* [WHAT TO DO]
Below are several records. Retype exactly those lines running from the one with "(pcbplotparams" through the one with "(useauxorigin false)", end lines included, and no others.

Dataset excerpts

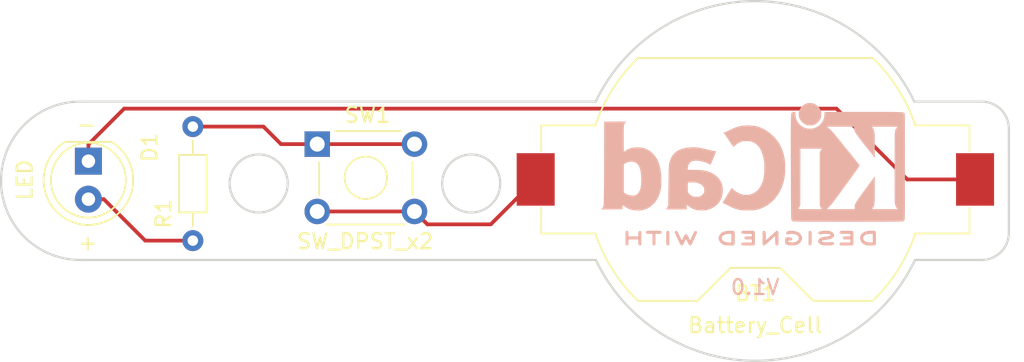
<source format=kicad_pcb>
(kicad_pcb (version 20211014) (generator pcbnew)

  (general
    (thickness 1.6)
  )

  (paper "A4")
  (title_block
    (title "LED torch")
    (date "2025-03-10")
    (rev "0.1")
    (comment 1 "Taulant Shala")
  )

  (layers
    (0 "F.Cu" signal)
    (31 "B.Cu" signal)
    (32 "B.Adhes" user "B.Adhesive")
    (33 "F.Adhes" user "F.Adhesive")
    (34 "B.Paste" user)
    (35 "F.Paste" user)
    (36 "B.SilkS" user "B.Silkscreen")
    (37 "F.SilkS" user "F.Silkscreen")
    (38 "B.Mask" user)
    (39 "F.Mask" user)
    (40 "Dwgs.User" user "User.Drawings")
    (41 "Cmts.User" user "User.Comments")
    (42 "Eco1.User" user "User.Eco1")
    (43 "Eco2.User" user "User.Eco2")
    (44 "Edge.Cuts" user)
    (45 "Margin" user)
    (46 "B.CrtYd" user "B.Courtyard")
    (47 "F.CrtYd" user "F.Courtyard")
    (48 "B.Fab" user)
    (49 "F.Fab" user)
    (50 "User.1" user)
    (51 "User.2" user)
    (52 "User.3" user)
    (53 "User.4" user)
    (54 "User.5" user)
    (55 "User.6" user)
    (56 "User.7" user)
    (57 "User.8" user)
    (58 "User.9" user)
  )

  (setup
    (pad_to_mask_clearance 0)
    (pcbplotparams
      (layerselection 0x00010fc_ffffffff)
      (disableapertmacros false)
      (usegerberextensions true)
      (usegerberattributes true)
      (usegerberadvancedattributes true)
      (creategerberjobfile true)
      (svguseinch false)
      (svgprecision 6)
      (excludeedgelayer true)
      (plotframeref false)
      (viasonmask false)
      (mode 1)
      (useauxorigin false)
      (hpglpennumber 1)
      (hpglpenspeed 20)
      (hpglpendiameter 15.000000)
      (dxfpolygonmode true)
      (dxfimperialunits true)
      (dxfusepcbnewfont true)
      (psnegative false)
      (psa4output false)
      (plotreference true)
      (plotvalue true)
      (plotinvisibletext false)
      (sketchpadsonfab false)
      (subtractmaskfromsilk false)
      (outputformat 1)
      (mirror false)
      (drillshape 0)
      (scaleselection 1)
      (outputdirectory "Gerber/")
    )
  )

  (net 0 "")
  (net 1 "/bat_pos")
  (net 2 "/LED_cathode")
  (net 3 "/LED_anode")
  (net 4 "Net-(SW1-Pad1)")

  (footprint "Battery:BatteryHolder_Keystone_1058_1x2032" (layer "F.Cu") (at 157.31 90.12))

  (footprint "Button_Switch_THT:SW_TH_Tactile_Omron_B3F-10xx" (layer "F.Cu") (at 128.03 87.76))

  (footprint "LED_THT:LED_D5.0mm" (layer "F.Cu") (at 112.74 88.9 -90))

  (footprint "Resistor_THT:R_Axial_DIN0204_L3.6mm_D1.6mm_P7.62mm_Horizontal" (layer "F.Cu") (at 119.72 94.21 90))

  (footprint "Symbol:KiCad-Logo2_8mm_SilkScreen" (layer "B.Cu") (at 157.18 88.95 180))

  (gr_circle (center 138.32 90.39) (end 140.260412 90.39) (layer "Edge.Cuts") (width 0.15) (fill none) (tstamp 01adc056-c50b-41e0-9895-b08a1188f88d))
  (gr_line (start 172.4398 95.5) (end 167.98 95.5) (layer "Edge.Cuts") (width 0.15) (tstamp 1a3fdbfb-5260-4ae4-8354-73118b25f800))
  (gr_circle (center 124.119588 90.39) (end 126.06 90.39) (layer "Edge.Cuts") (width 0.15) (fill none) (tstamp 31e90a22-fb56-4b33-a6dd-0ec1cac7cb8c))
  (gr_arc (start 174.25 93.6898) (mid 173.719917 94.969917) (end 172.4398 95.5) (layer "Edge.Cuts") (width 0.15) (tstamp 31f47647-5b8c-4389-8b5b-da4ef87d24ec))
  (gr_line (start 172.4398 84.92) (end 167.93 84.92) (layer "Edge.Cuts") (width 0.15) (tstamp 347660da-ded6-451f-8d34-639f64147c89))
  (gr_arc (start 167.98 95.5) (mid 157.312447 102.237885) (end 146.65 95.5) (layer "Edge.Cuts") (width 0.15) (tstamp 5445d623-f70b-487f-bb5b-50dd9106b669))
  (gr_line (start 174.25 93.6898) (end 174.25 86.7302) (layer "Edge.Cuts") (width 0.15) (tstamp 66f162b0-d850-4ba4-922e-4b32e1c648ff))
  (gr_arc (start 146.64 84.92) (mid 157.284081 78.204772) (end 167.93 84.92) (layer "Edge.Cuts") (width 0.15) (tstamp 75f59c02-e7fc-42a3-97e2-ebca31d0ac31))
  (gr_arc (start 172.4398 84.92) (mid 173.719921 85.450079) (end 174.25 86.7302) (layer "Edge.Cuts") (width 0.15) (tstamp 835ec09c-35d4-4e83-a1ac-c7d772818d0b))
  (gr_arc (start 112.24 95.5) (mid 106.908289 90.21) (end 112.24 84.92) (layer "Edge.Cuts") (width 0.15) (tstamp a08fbfef-7ea7-46ee-8592-02636b371573))
  (gr_line (start 146.65 95.5) (end 112.24 95.5) (layer "Edge.Cuts") (width 0.15) (tstamp a748d10f-eff5-4e03-8a65-c5192074aa05))
  (gr_line (start 146.64 84.92) (end 112.24 84.92) (layer "Edge.Cuts") (width 0.15) (tstamp aa57b890-408b-40ef-a874-10c9e260c815))
  (gr_rect (start 174.9 80.82) (end 175.2 81.11) (layer "User.1") (width 0.15) (fill none) (tstamp 1dd7f38a-b4b3-476c-931c-7df532cb716b))
  (gr_circle (center 124.86424 90.42) (end 123.21424 89.37) (layer "User.1") (width 0.15) (fill none) (tstamp 3a139be5-9fc3-4577-89c6-bac20c1e84e3))
  (gr_rect (start 109.24 81.18) (end 174.25 99.24) (layer "User.1") (width 0.15) (fill none) (tstamp 7137b8ce-ddd9-4021-a215-7a400b4ce901))
  (gr_circle (center 157.290712 90.15) (end 145.430712 90.02) (layer "User.2") (width 0.15) (fill none) (tstamp 67d88815-68a3-4f71-b137-367a359f289c))
  (gr_text "V1.0" (at 157.29 97.32) (layer "B.SilkS") (tstamp fda00b8e-8017-4d70-ae24-e08228146894)
    (effects (font (size 1 1) (thickness 0.15)) (justify mirror))
  )
  (gr_text "-\n" (at 112.61 86.45) (layer "F.SilkS") (tstamp 06a3cd4a-f723-4148-96cb-d9f4baa3e9ef)
    (effects (font (size 1 1) (thickness 0.15)))
  )
  (gr_text "+\n" (at 112.7 94.34) (layer "F.SilkS") (tstamp 983d8852-e33f-4e08-87aa-24560f3a9759)
    (effects (font (size 1 1) (thickness 0.15)))
  )

  (segment (start 139.63 93.12) (end 135.39 93.12) (width 0.25) (layer "F.Cu") (net 1) (tstamp 62635b27-7fe1-495e-a984-1030554faad6))
  (segment (start 142.63 90.12) (end 139.63 93.12) (width 0.25) (layer "F.Cu") (net 1) (tstamp cf87d02f-0877-42cb-8291-62678f58ff9c))
  (segment (start 134.53 92.26) (end 128.03 92.26) (width 0.25) (layer "F.Cu") (net 1) (tstamp ed5d70b3-a38e-4f2b-987f-5049f9b05e86))
  (segment (start 135.39 93.12) (end 134.53 92.26) (width 0.25) (layer "F.Cu") (net 1) (tstamp ef82a662-ee79-446e-9dbd-7b3a5a534f67))
  (segment (start 112.74 87.78) (end 115.13 85.39) (width 0.25) (layer "F.Cu") (net 2) (tstamp 45f9f58b-eb63-4cd9-a66e-66de453fc508))
  (segment (start 112.74 87.78) (end 112.74 88.9) (width 0.25) (layer "F.Cu") (net 2) (tstamp 75f79bac-780d-437e-a9a9-c3b7d3e0578a))
  (segment (start 115.13 85.39) (end 162.73 85.39) (width 0.25) (layer "F.Cu") (net 2) (tstamp a250a7b4-ad33-410f-afbb-cadaddabeb68))
  (segment (start 167.46 90.12) (end 171.99 90.12) (width 0.25) (layer "F.Cu") (net 2) (tstamp ac31a4eb-ba9c-4598-81d7-16bbcc60a929))
  (segment (start 162.73 85.39) (end 167.46 90.12) (width 0.25) (layer "F.Cu") (net 2) (tstamp c2f7e09a-2820-47f7-abc2-748ba0d8bce9))
  (segment (start 116.54 94.21) (end 119.72 94.21) (width 0.25) (layer "F.Cu") (net 3) (tstamp 20ba783d-cdb9-4c3d-96c7-4103f758c937))
  (segment (start 113.77 91.44) (end 116.54 94.21) (width 0.25) (layer "F.Cu") (net 3) (tstamp 263a1a3b-2966-4554-9988-85c898eca94e))
  (segment (start 112.75 91.44) (end 113.77 91.44) (width 0.25) (layer "F.Cu") (net 3) (tstamp 299a04d2-8ff0-4faa-83eb-4a07089c3098))
  (segment (start 125.61 87.76) (end 128.03 87.76) (width 0.25) (layer "F.Cu") (net 4) (tstamp 5deffd8d-447f-45a3-9e05-0cbb51f2fa89))
  (segment (start 128.03 87.76) (end 134.53 87.76) (width 0.25) (layer "F.Cu") (net 4) (tstamp 98c59615-ccaf-4963-b6c2-405f9269d90c))
  (segment (start 124.44 86.59) (end 125.61 87.76) (width 0.25) (layer "F.Cu") (net 4) (tstamp 9a3951b2-5d1e-464d-99a2-82a28510ab18))
  (segment (start 119.87 86.59) (end 124.44 86.59) (width 0.25) (layer "F.Cu") (net 4) (tstamp bae77c32-f335-4324-9d95-5a3e23f54666))

)

</source>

* [OUTPUT OF THE TASK]
    (pcbplotparams
      (layerselection 0x00010fc_ffffffff)
      (disableapertmacros false)
      (usegerberextensions true)
      (usegerberattributes true)
      (usegerberadvancedattributes true)
      (creategerberjobfile true)
      (svguseinch false)
      (svgprecision 6)
      (excludeedgelayer true)
      (plotframeref false)
      (viasonmask false)
      (mode 1)
      (useauxorigin false)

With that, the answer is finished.